As Premier Josip Wepka extended the tube system to Issuskoye, Rocaterrania’s newest and easternmost city, the population there grew, and with it, the demand for new homes, apartments, and buildings.
Issuskoye was originally founded in 1971 by illegal immigrants who rafted across Lago Serbo Nuevo from the United States. Led by Reverend Bluenose, these fundamentalist Christians set up a commune on the site and named it Issuskoye, or Jesus Town. Rocaterranians value religious freedom, but these “Jesus creeps,” as they became known, were self-righteous, hypocritical, and generally made a nuisance of themselves. They were eventually run out of the country and, in their absence, Premier Wepka saw the opportunity to build a new city.
When it came to many subjects, including architecture, Kuhler was an autodidact. Since he had already designed Rocaterrania’s two major cities, Ciudad Eldorado and Felsenbad, he decided to locate his architectural experimentations in the nation’s newest and easternmost town, Issuskoye.
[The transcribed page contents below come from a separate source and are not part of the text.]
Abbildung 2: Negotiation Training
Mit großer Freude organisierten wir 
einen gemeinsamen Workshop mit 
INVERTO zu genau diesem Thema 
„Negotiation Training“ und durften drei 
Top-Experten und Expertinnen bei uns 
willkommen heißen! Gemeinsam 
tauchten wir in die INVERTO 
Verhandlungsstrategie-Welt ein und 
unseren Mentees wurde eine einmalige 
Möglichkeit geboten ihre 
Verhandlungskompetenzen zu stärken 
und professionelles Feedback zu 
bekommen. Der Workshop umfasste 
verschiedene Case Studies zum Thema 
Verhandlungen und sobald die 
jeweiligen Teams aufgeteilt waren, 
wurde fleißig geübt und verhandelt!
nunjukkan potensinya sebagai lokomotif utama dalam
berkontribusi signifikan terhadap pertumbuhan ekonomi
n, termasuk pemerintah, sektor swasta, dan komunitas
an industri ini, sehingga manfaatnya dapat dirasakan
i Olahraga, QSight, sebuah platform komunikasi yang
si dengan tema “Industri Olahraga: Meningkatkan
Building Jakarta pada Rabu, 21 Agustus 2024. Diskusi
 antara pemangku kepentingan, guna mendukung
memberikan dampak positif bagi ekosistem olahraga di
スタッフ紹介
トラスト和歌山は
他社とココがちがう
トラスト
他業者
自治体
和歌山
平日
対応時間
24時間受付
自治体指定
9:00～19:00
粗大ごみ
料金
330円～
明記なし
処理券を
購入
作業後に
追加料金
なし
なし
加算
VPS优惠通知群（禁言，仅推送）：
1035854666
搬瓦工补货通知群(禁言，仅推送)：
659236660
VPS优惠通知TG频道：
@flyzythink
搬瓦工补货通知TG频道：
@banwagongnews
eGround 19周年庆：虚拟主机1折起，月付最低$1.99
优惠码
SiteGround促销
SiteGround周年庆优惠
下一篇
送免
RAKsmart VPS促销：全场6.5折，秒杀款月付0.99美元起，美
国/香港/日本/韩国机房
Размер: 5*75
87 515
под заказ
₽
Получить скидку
The only venue for social interaction within walking distance of the KZ Ranch was Camp IdRaHaJe (“I’d Rather Have Jesus”), a Christian camp and retreat center at the far eastern end of Deer Creek Valley. For a time, Kuhler attended church on Sundays, and played his homemade violin at some functions, but eventually soured on his experience of Christian fundamentalism.